“Art and love are the same thing: It’s the process of seeing yourself in things that are not you.” ― Chuck Klosterman
The Singapore Art Fair has ended but art still leaves on, especially the ones that left an impression on you. The exhibition celebrates the beauty and serenity that art brings to the world, and also a chance for you to bring them home; albeit some with a hefty price. But what is money upon art, wherein each art piece is unique and priceless? We picked out 6 of our favourites from the Singapore Art Fair that has left a lasting impression on us. Some of the lighting does not do justice to the impeccable art pieces exhibited.
1) Su-En Wong
DH-5 Dolly and Friends (2009) – $40,000
DH-2 Big Tank (2009), $40,000
New York-based artist but born in Singapore, Su-En came under the tutelage of Liu Kang, one of Singapore’s pioneer artists. Her artistic style depicts a very private and deeply personal paradise, exploring conflicting contexts of power and vulnerability, fear and desire, assimilation and individuality. The art utilizes coloured pencil and acrylic on panel as the medium.
2) Sisui Akiba
(from left) Echo of Silence (2014), $3,820, Preparing for the Next Storm (2014), $5,500
Born in Chiba prefecture, Japan, Sisui Akiba graduated from Wako University, Department of Art in 2007. While still at the college, she begun to use a figure standing in a gloomy background as a motif.

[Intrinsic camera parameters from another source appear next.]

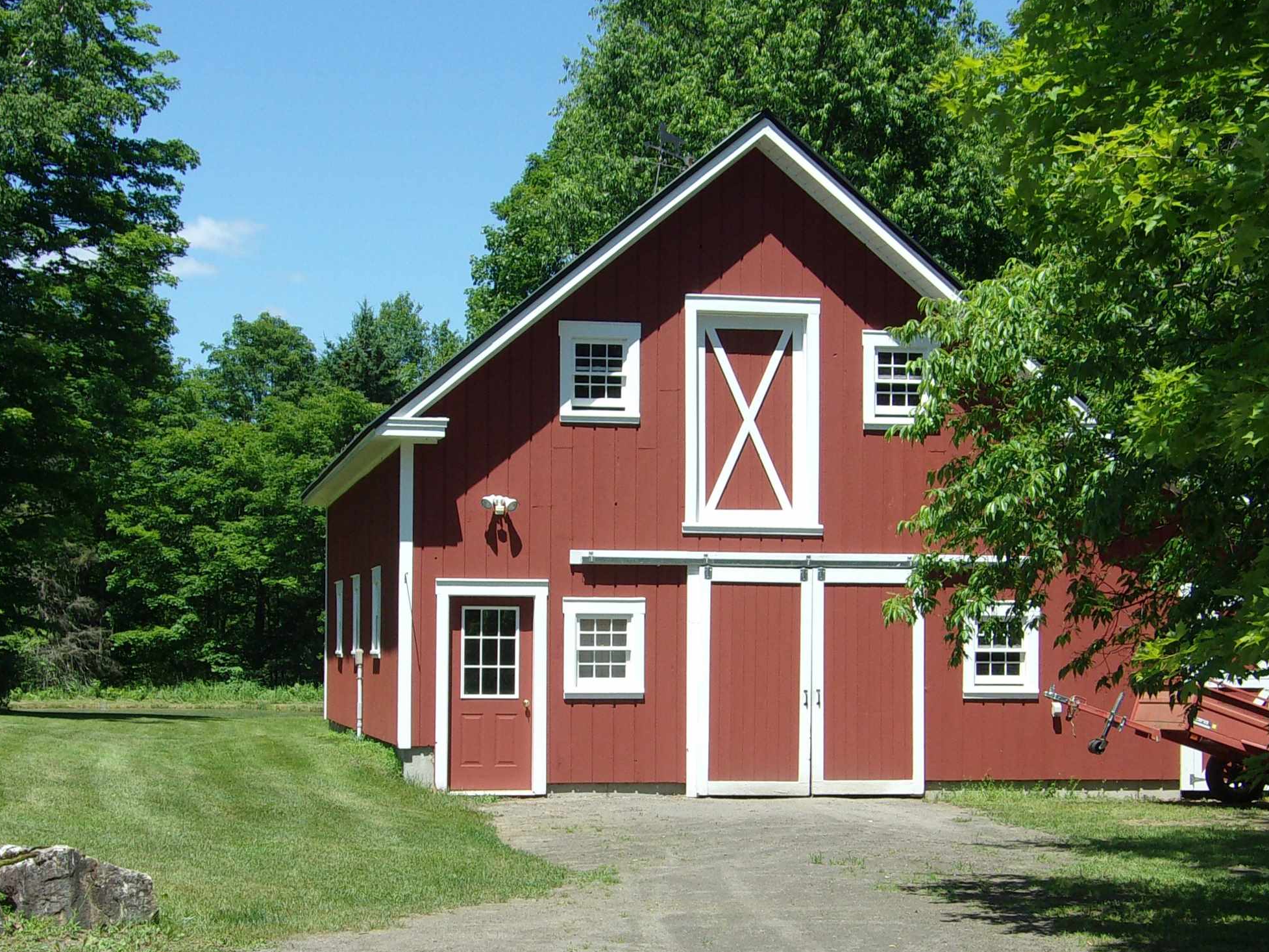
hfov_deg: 29.4
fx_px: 2419
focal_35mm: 66
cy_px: 598
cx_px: 661
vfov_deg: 22.2
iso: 80
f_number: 13.1
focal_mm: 7.6
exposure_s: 1/50
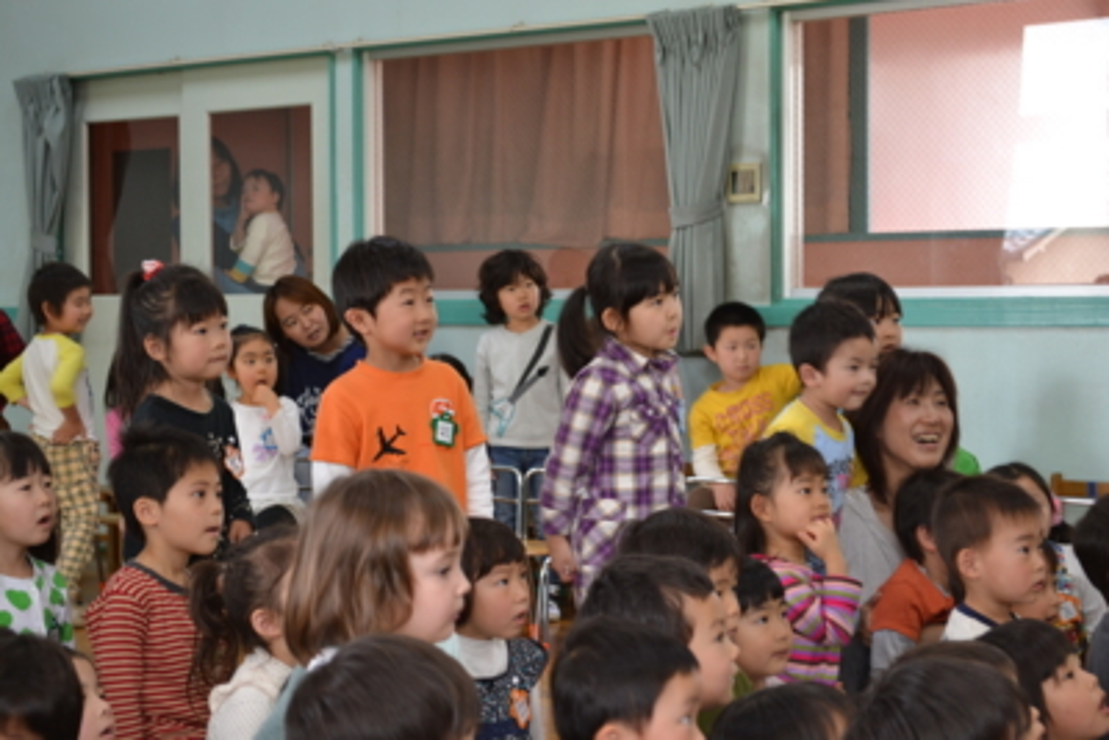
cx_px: 554
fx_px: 2542
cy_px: 370
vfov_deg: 16.6
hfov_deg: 24.6
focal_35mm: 82
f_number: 5.6
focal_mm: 55
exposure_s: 1/20
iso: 400
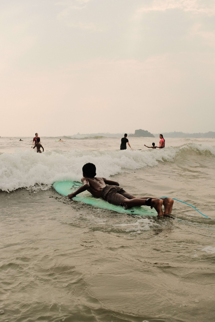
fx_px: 340
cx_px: 108
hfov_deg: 35.1
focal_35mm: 38
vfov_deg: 50.7
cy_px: 161
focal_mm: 25
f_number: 5.6
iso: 800
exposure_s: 1/1000
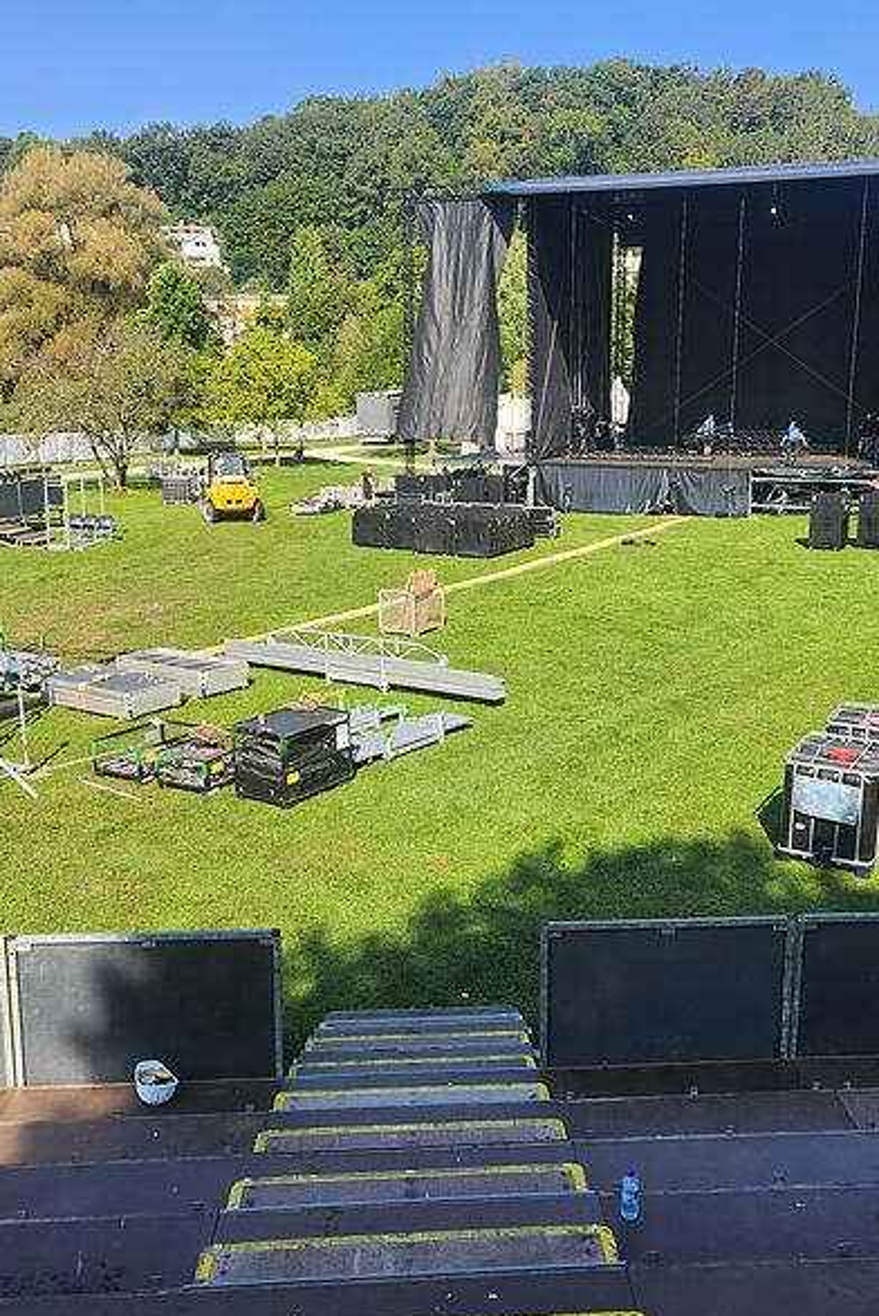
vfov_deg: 55.8
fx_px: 1244
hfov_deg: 38.9
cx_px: 484
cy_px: 668
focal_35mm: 34
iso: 50
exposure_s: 1/1554
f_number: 1.8
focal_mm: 5
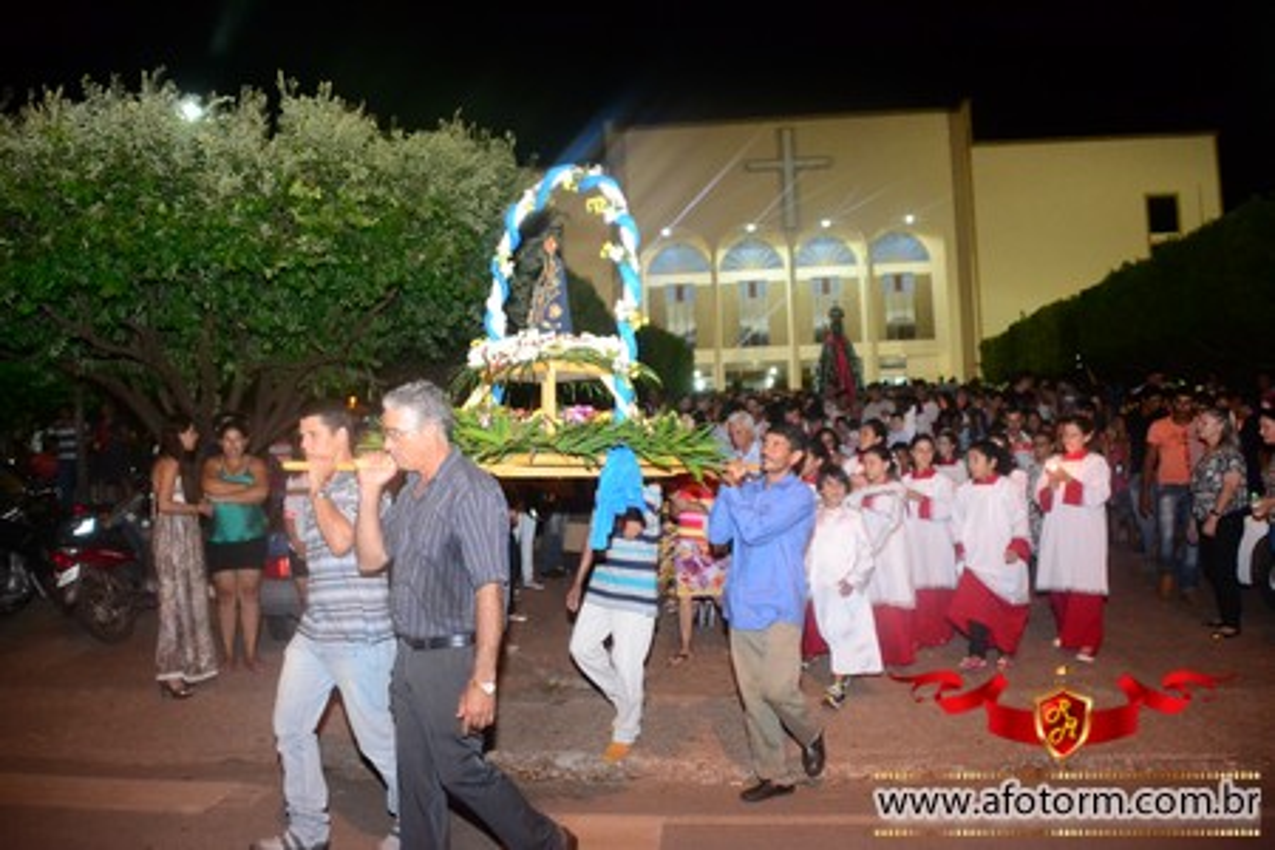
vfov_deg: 43.6
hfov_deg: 61.9
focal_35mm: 30
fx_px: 1062
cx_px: 638
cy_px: 425
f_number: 3.5
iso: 3200
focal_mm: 20
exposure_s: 1/60
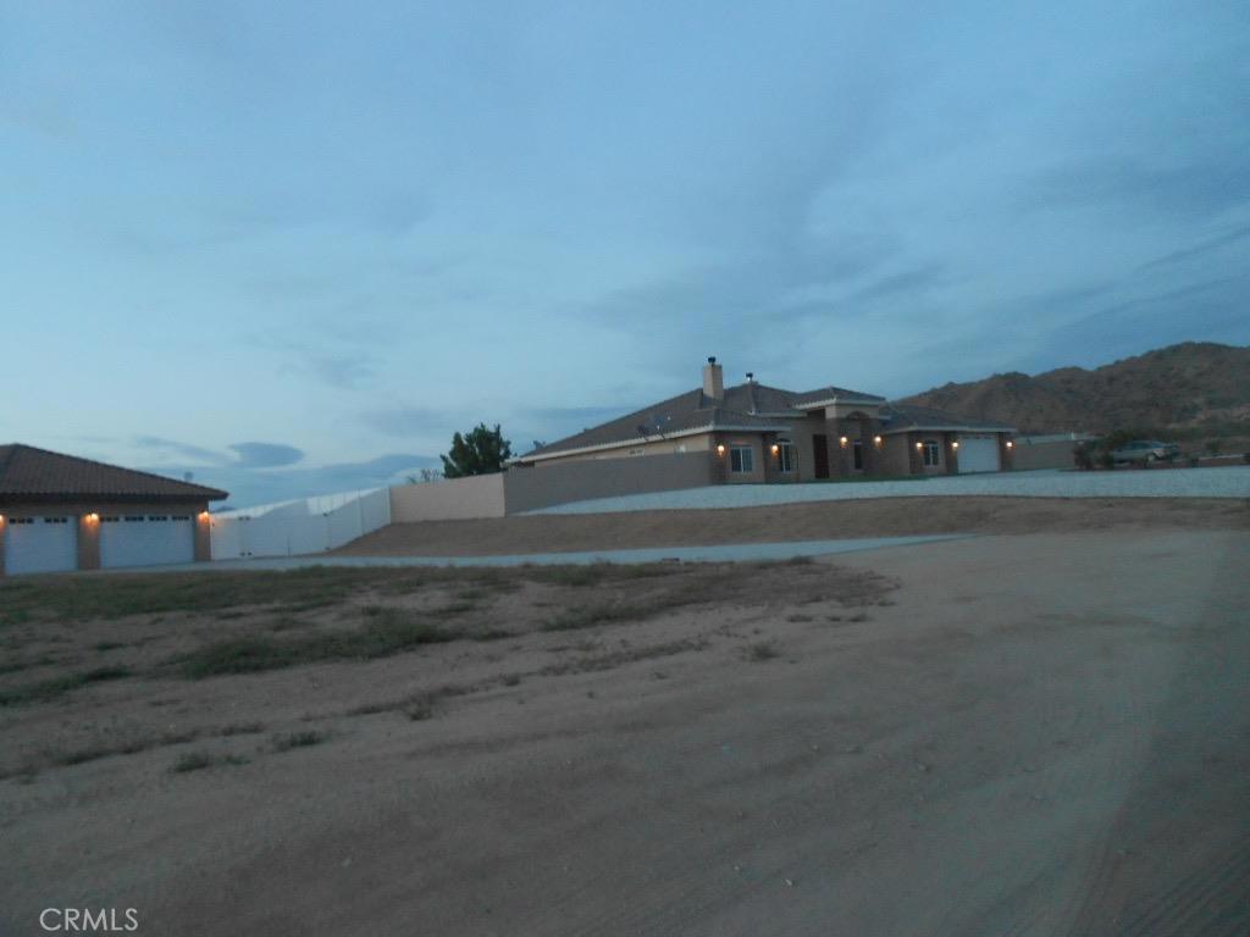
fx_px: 939
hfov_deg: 67.3
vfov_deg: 53.1
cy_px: 468
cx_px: 625
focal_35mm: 26
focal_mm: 4.6
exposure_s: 1/30
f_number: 3.2
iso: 250
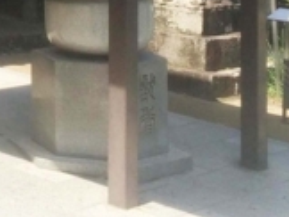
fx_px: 1196
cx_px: -159
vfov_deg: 9.7
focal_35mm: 143
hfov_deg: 13.0
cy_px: -221
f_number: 2.2
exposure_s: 1/1053
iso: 32
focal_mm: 4.15
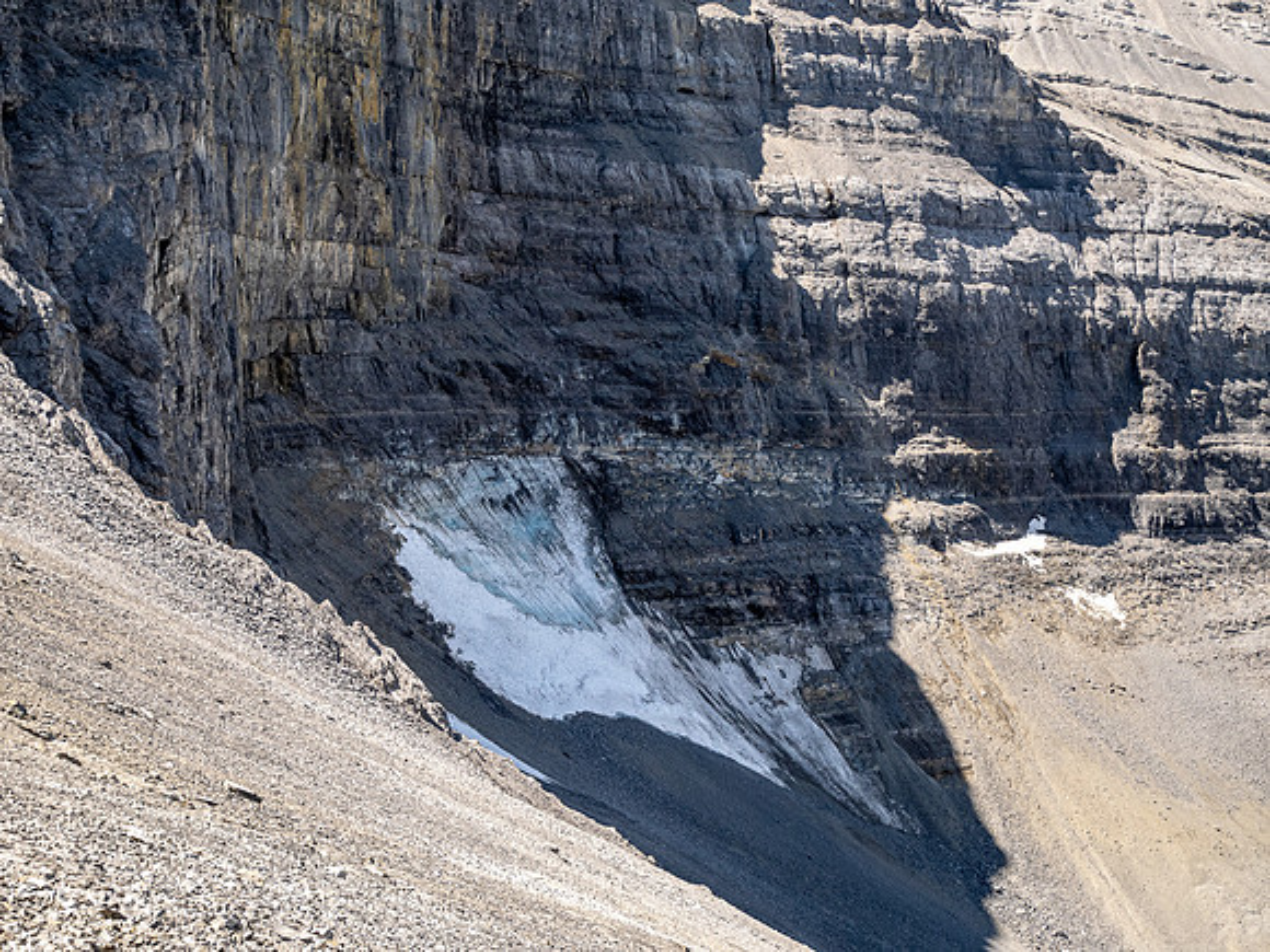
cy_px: 476
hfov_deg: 30.3
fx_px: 2348
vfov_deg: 22.9
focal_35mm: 64
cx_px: 635
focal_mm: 32
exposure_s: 1/80
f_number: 8
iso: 250
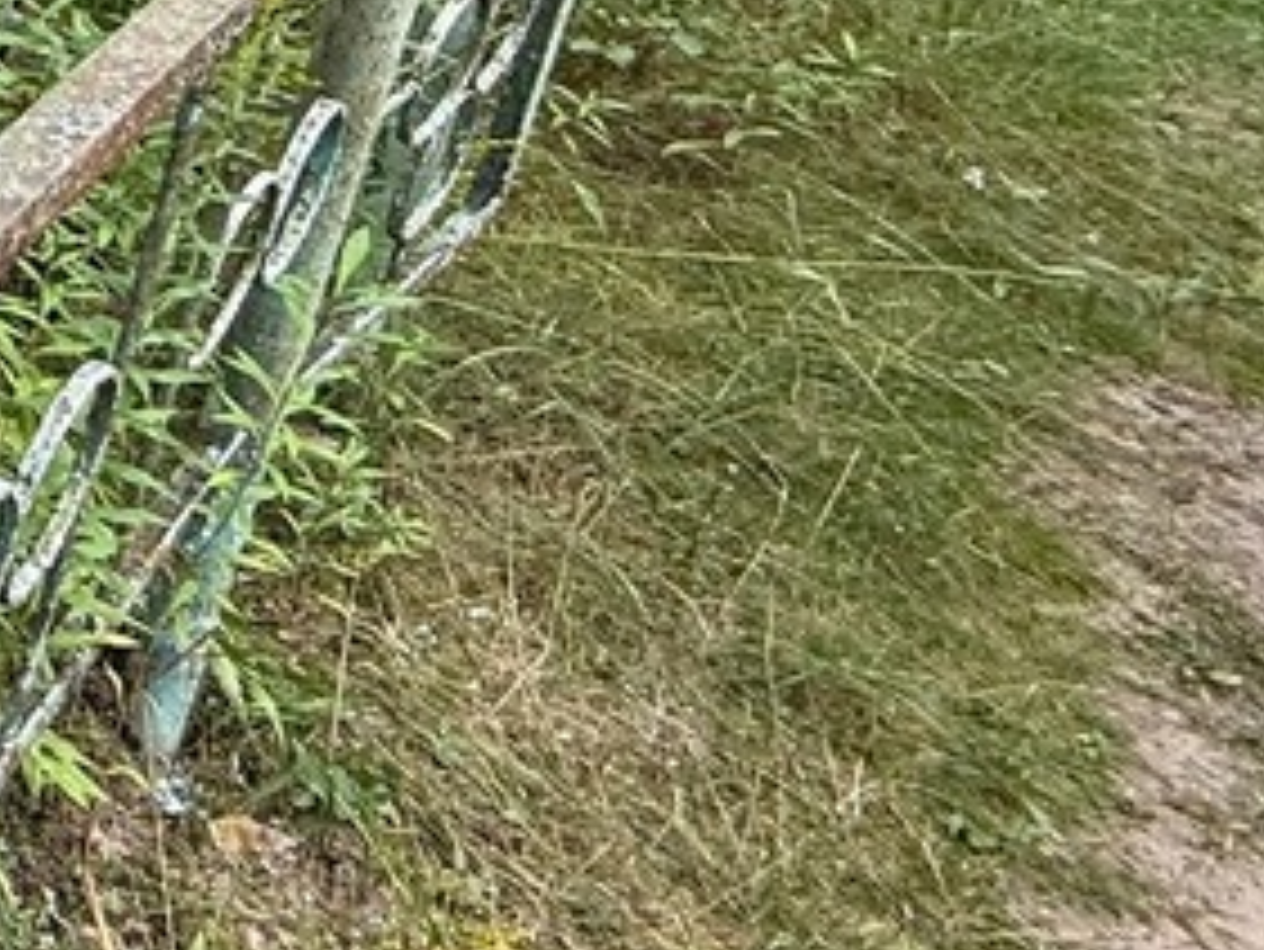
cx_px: -949
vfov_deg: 26.3
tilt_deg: -12.7
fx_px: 1863
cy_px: -99
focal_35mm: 51
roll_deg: -2.1
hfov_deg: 22.9
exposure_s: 1/259
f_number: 2.2
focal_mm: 2.22
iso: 50
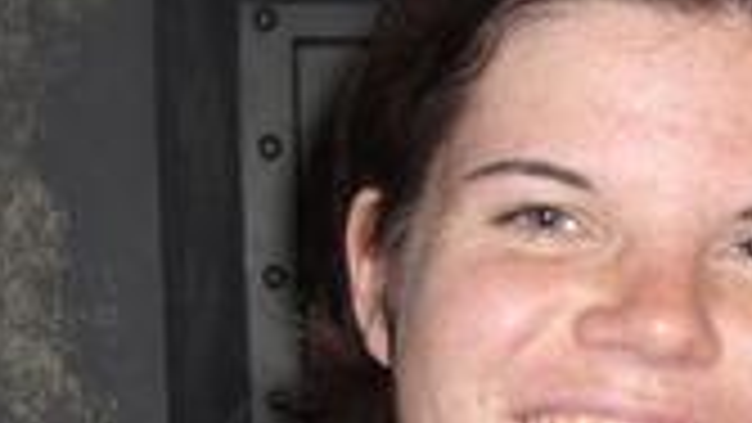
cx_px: 675
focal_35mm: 108
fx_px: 2154
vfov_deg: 11.0
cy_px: 504
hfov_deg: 19.4
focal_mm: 5.8
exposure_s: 1/60
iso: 100
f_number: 2.6
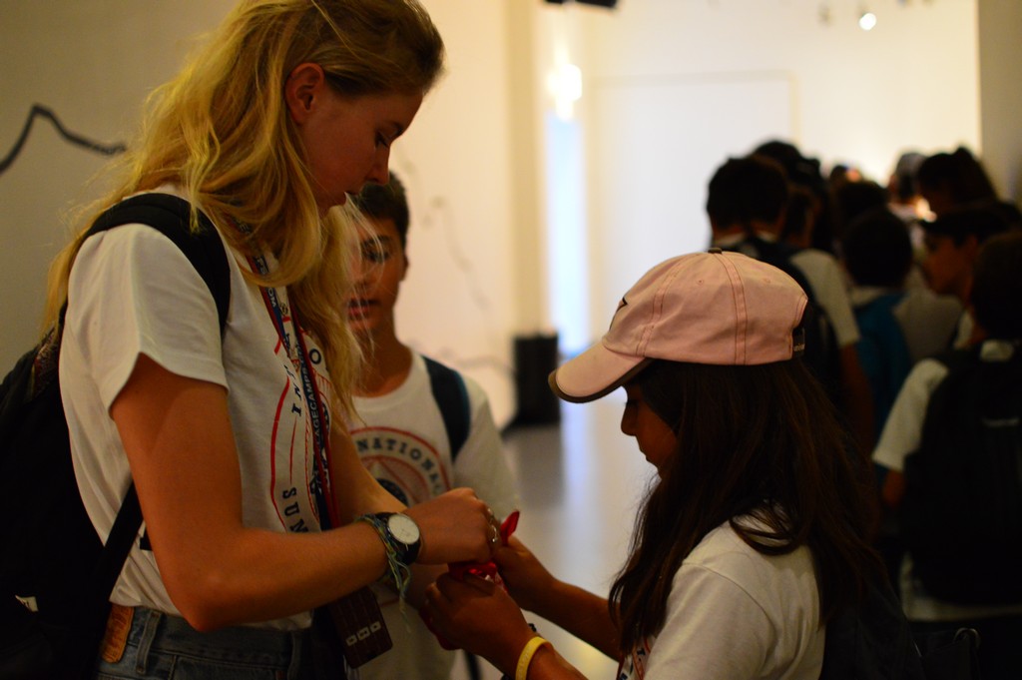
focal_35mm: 52
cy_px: 340
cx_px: 511
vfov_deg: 25.7
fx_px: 1489
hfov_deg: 37.9
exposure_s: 1/50
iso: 1600
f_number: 1.8
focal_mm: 35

Her art pieces of oil on canvas perfectly blends a bleak backdrop, while carrying a perplexing serenity within.
3) Manuella Guiragossian
100 Birds, showcasing unique, original birds by acrylic markers, $500
Coming from a family of artists, Manuella’s art pieces displays a splash of colours, impressions of childhood drawings that depict animals and nature. Having studied animation at California Institute of the Arts, she has exemplified a stylistic approach for herself and distancing herself from her renowned father, Paul Guiragossian, through tapping onto childhood inspirations where the imagination is limitless.
4) Yayoi Kusama
A Pumpkin (2014), $340,000
Pumpkin is a powerful motif in Yayoi Kusama’s work. Kusama’s work is based in conceptual art and shows some attributes of feminism, minimalism, surrealism, abstract expressionism, and is infused with autobiographical and psychological content. Calling polka dots “round, soft, colorful, senseless and unknowing […] a way to infinity,” it has become the Japanese artist’s recognizable style.
5) Ahmed Kassim
The Hive, $35,000
Kassim graduated in 2007 from the Faculty of Fine Arts in Helwan University in Cairo. Employing a caricature-like, satirical style in his vibrant paintings, Kassim’s art portrays an iconographic narrative that reads like an unfolding story, albeit unstructured and often chaotic. The above art piece is an artistic view of the bee hive, putting elements of ideologies into oil on canvas.
6) Gavin Rain
Prices unknown
A contemporary South African artist, working primarily in acrylic, and perhaps best known for his neo-pointillist paintings, Gavin Rain took roughly two years to formulate this style. The main purpose was to force viewers to acknowledge that part of the narrative of each painting is “hidden in plain sight,” which explains why you have to see the subject of the painting only by taking a few steps back.